35Vervalt uw broer tot armoede en kan hij zich niet handhaven, dan moet u hem hulp bieden, zodat hij bij u kan leven, op dezelfde wijze als een vreemdeling of een buitenlander. 36Uit eerbied voor uw God mag u van uw broer geen rente of toeslag vragen, zodat hij bij u kan blijven leven. 37Leen hem geld zonder rente en geef hem te eten zonder toeslag. 38Ik ben de Heer uw God; Ik heb u uit Egypte geleid om u Kanaän te geven en uw God te zijn. 39Vervalt uw broer tot grote armoede, zodat hij zich aan u moet verkopen, behandel hem dan niet als een slaaf; 40beschouw hem als een dagloner of een buitenlander. Hij moet tot het jobeljaar in dienst blijven; 41dan kan hij met zijn kinderen van u weggaan: hij kan terugkeren naar zijn familie en wordt in zijn bezit hersteld. 42Want zij zijn dienaren van Mij: Ik heb hen uit Egypte geleid. Zij kunnen niet als slaaf worden verkocht. 43Uit eerbied voor uw God mag u hem niet tiranniseren. 44Slaven en slavinnen die u nodig hebt, zult u uit de u omringende volkeren kopen; 45of koop de vreemdelingen die bij u wonen, of koop de kinderen die zij bij u in het land hebben gekregen. Die kunt u als slaven bezitten 46en aan uw kinderen als erfgoed nalaten; die kunt u voor altijd als slaven in dienst houden. Maar niemand van u mag een broeder, een Israëliet, tiranniseren.

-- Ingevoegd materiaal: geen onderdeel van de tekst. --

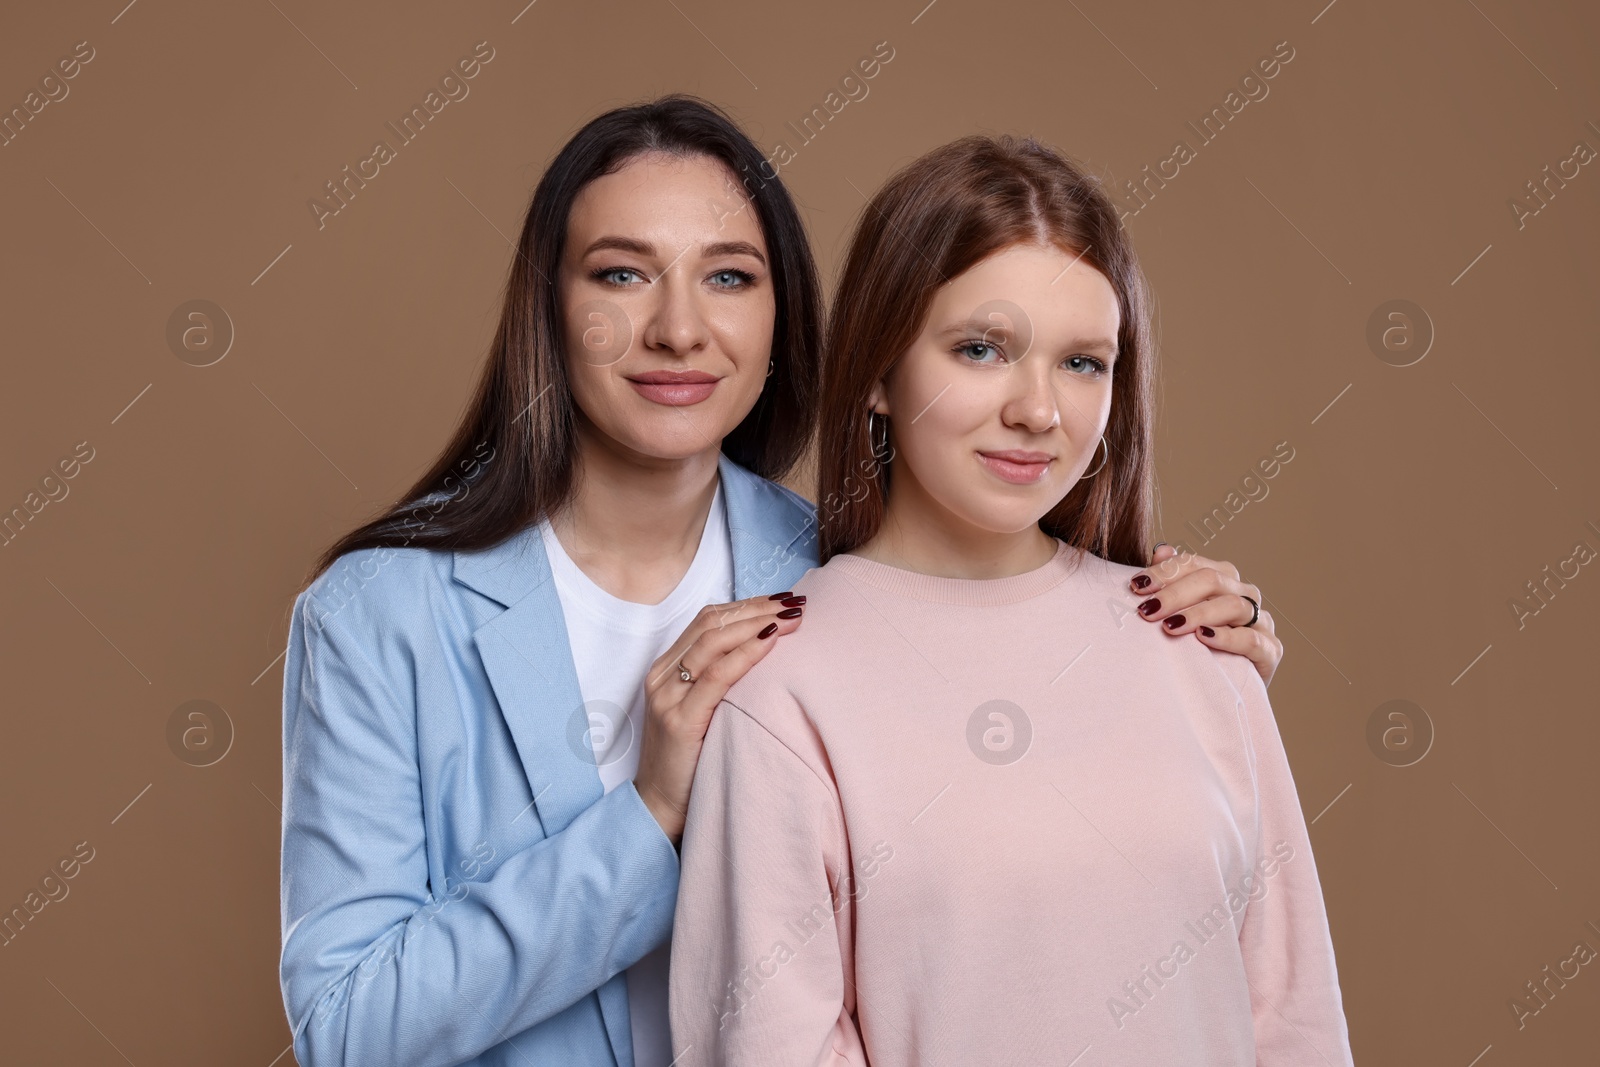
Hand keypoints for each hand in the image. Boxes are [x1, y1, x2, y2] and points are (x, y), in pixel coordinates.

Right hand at [632, 592, 805, 844]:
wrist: (658, 808)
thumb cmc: (688, 761)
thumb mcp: (700, 711)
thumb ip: (718, 681)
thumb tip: (766, 651)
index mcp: (666, 669)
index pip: (708, 619)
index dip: (747, 604)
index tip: (783, 599)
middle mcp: (662, 677)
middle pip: (713, 623)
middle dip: (758, 607)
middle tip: (796, 601)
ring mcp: (668, 697)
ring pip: (714, 640)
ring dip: (758, 622)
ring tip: (793, 616)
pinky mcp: (679, 720)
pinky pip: (717, 675)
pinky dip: (746, 653)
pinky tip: (771, 641)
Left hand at [1128, 544, 1281, 686]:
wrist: (1223, 688)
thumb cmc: (1198, 646)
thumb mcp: (1180, 614)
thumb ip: (1172, 582)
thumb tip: (1162, 549)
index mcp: (1224, 579)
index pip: (1194, 564)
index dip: (1165, 572)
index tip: (1136, 586)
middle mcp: (1245, 594)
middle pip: (1212, 580)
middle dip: (1175, 594)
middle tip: (1147, 610)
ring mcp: (1261, 621)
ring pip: (1233, 605)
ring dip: (1198, 614)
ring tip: (1169, 627)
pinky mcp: (1271, 651)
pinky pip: (1250, 639)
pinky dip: (1226, 637)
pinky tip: (1202, 637)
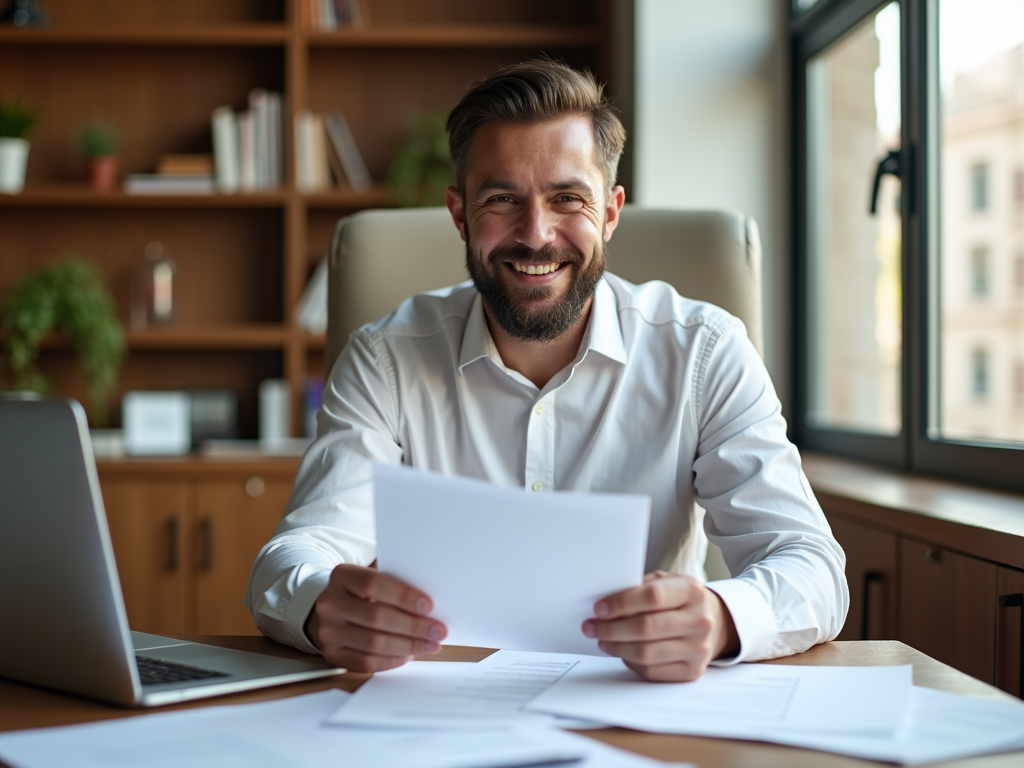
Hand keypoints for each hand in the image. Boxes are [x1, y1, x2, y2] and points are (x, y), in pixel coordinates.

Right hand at [305, 564, 446, 672]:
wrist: (330, 609)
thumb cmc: (360, 592)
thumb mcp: (371, 577)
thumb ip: (394, 584)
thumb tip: (429, 604)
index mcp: (341, 577)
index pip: (373, 584)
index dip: (402, 596)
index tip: (429, 606)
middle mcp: (330, 604)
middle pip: (376, 617)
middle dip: (413, 626)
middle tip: (438, 631)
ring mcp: (329, 631)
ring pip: (373, 643)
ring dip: (408, 646)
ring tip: (430, 645)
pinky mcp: (332, 654)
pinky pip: (366, 662)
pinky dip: (392, 660)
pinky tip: (408, 655)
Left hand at [581, 571, 738, 681]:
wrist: (715, 623)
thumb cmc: (682, 600)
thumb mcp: (667, 582)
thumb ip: (641, 587)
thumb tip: (606, 602)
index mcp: (691, 591)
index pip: (652, 596)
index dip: (621, 603)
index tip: (599, 608)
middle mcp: (699, 621)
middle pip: (646, 628)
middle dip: (611, 628)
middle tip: (591, 626)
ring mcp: (698, 649)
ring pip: (646, 653)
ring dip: (616, 647)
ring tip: (602, 639)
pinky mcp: (692, 671)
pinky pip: (652, 671)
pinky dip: (630, 662)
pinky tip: (622, 652)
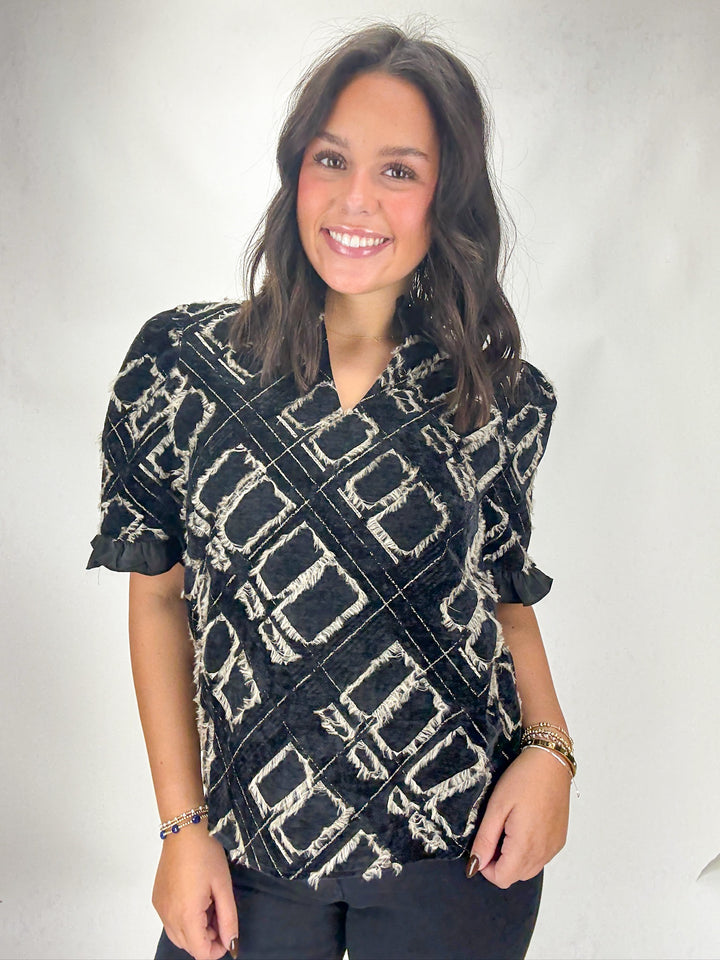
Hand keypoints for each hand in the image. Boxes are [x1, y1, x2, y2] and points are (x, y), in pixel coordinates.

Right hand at [152, 826, 238, 959]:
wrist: (183, 831)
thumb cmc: (205, 854)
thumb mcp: (223, 886)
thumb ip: (228, 919)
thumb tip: (231, 943)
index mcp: (186, 915)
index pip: (200, 952)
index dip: (217, 950)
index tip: (227, 933)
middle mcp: (168, 917)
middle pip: (189, 946)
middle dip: (208, 938)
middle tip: (220, 914)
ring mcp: (160, 909)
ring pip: (178, 936)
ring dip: (195, 930)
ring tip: (209, 905)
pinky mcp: (157, 900)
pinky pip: (170, 921)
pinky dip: (184, 920)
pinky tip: (195, 898)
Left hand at [468, 747, 569, 888]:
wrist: (551, 762)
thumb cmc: (523, 779)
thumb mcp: (496, 807)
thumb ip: (485, 840)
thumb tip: (475, 864)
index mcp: (525, 846)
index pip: (502, 879)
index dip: (486, 868)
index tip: (482, 846)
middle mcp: (543, 852)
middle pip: (515, 877)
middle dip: (499, 863)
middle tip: (493, 834)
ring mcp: (554, 847)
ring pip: (528, 870)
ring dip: (514, 859)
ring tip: (507, 829)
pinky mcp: (559, 840)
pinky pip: (541, 858)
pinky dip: (528, 852)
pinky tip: (523, 827)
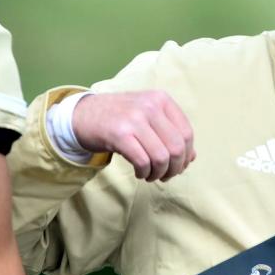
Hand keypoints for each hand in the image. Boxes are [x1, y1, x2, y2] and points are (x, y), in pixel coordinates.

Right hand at [72, 91, 195, 181]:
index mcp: (161, 99)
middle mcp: (150, 106)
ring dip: (159, 173)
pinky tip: (140, 173)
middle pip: (176, 147)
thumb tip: (191, 157)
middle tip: (166, 175)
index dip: (186, 155)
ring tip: (151, 175)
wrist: (82, 115)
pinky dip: (145, 173)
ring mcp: (134, 118)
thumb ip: (171, 133)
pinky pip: (143, 161)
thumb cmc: (120, 118)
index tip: (179, 166)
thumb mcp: (148, 117)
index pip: (187, 133)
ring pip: (161, 157)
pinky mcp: (119, 134)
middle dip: (174, 168)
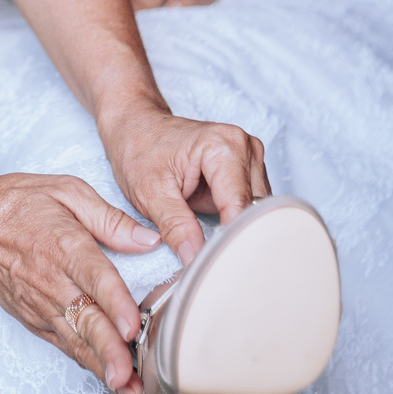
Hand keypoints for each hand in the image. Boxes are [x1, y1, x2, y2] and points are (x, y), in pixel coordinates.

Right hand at [0, 171, 165, 393]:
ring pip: (76, 341)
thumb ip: (110, 218)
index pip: (94, 278)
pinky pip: (64, 344)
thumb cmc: (18, 204)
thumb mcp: (66, 190)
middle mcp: (53, 281)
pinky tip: (108, 377)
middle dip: (110, 351)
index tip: (132, 326)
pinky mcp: (34, 319)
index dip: (115, 303)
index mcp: (65, 245)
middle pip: (86, 320)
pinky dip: (85, 362)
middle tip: (130, 376)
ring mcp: (41, 305)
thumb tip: (150, 238)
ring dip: (102, 366)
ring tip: (128, 390)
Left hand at [96, 97, 270, 266]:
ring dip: (236, 229)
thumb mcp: (148, 192)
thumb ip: (175, 226)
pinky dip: (235, 221)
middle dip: (235, 237)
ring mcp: (249, 157)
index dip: (228, 241)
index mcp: (223, 146)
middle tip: (211, 263)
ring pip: (257, 210)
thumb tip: (195, 259)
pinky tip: (216, 230)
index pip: (240, 207)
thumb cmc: (138, 150)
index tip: (214, 267)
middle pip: (255, 209)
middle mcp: (244, 147)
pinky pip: (250, 204)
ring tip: (210, 244)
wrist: (135, 125)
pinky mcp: (246, 169)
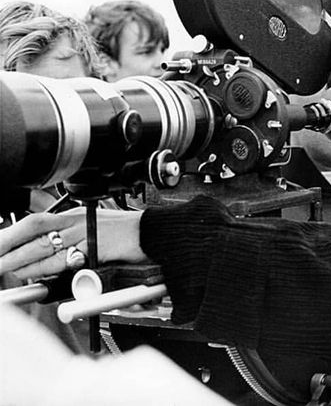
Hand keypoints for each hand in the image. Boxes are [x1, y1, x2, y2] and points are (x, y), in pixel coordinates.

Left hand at [0, 207, 147, 279]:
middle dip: (8, 250)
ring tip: (3, 269)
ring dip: (20, 262)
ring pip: (44, 249)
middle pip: (33, 234)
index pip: (34, 222)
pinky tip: (32, 275)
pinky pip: (64, 262)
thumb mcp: (94, 230)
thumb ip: (70, 241)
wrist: (156, 235)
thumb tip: (43, 259)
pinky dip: (46, 270)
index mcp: (75, 215)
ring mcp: (86, 235)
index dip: (11, 233)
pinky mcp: (95, 250)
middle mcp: (77, 222)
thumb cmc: (128, 236)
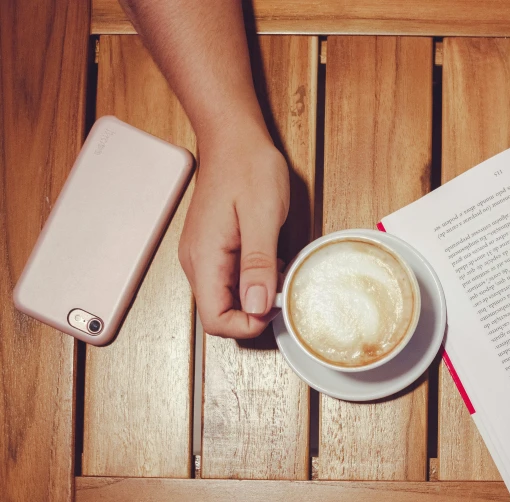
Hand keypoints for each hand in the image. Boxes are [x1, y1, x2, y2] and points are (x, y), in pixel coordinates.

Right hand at [179, 122, 289, 338]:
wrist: (234, 139)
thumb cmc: (248, 168)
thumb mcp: (262, 216)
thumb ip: (258, 263)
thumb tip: (256, 306)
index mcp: (205, 258)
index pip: (214, 319)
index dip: (246, 325)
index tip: (275, 307)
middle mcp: (197, 262)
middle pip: (219, 312)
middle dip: (253, 311)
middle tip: (282, 288)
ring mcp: (203, 255)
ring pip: (225, 298)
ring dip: (254, 295)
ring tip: (278, 270)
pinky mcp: (213, 248)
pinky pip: (229, 279)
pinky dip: (252, 279)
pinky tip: (270, 260)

47Als een vreemdeling die bij u woont rijk wordt en uw broer vervalt tot een zo grote armoede dat hij zich aan hem of aan iemand van diens familie verkoopt, 48dan heeft hij daarna recht van verlossing. Een van zijn verwanten moet hem verlossen; 49zijn oom, diens zoon of iemand anders van zijn naaste familie. Is zijn vermogen weer toereikend geworden, dan kan hij zichzelf vrijkopen. 50Hij moet met de koper de tijd tussen het jaar van de verkoop en het jobeljaar berekenen en in overeenstemming daarmee de prijs van de verkoop bepalen. Voor de jaren dat hij bij hem gewerkt heeft, geldt het tarief van een dagloner. 51Resten er nog veel jaren tot aan het jobeljaar, dan moet hij een evenredig deel van de koopsom als losprijs betalen. 52Resten er nog weinig jaren, ook dan moet de losprijs in overeenstemming daarmee worden berekend. 53De tijd dat hij bij hem is, moet hij behandeld worden als een dagloner; hij mag onder uw ogen niet worden getiranniseerd. 54Wordt hij op geen van deze manieren losgekocht, dan komt hij met zijn kinderen vrij in het jobeljaar. 55Want de Israëlieten zijn dienaren van Mij; Ik heb hen uit Egypte geleid. Ik ben de Heer uw God.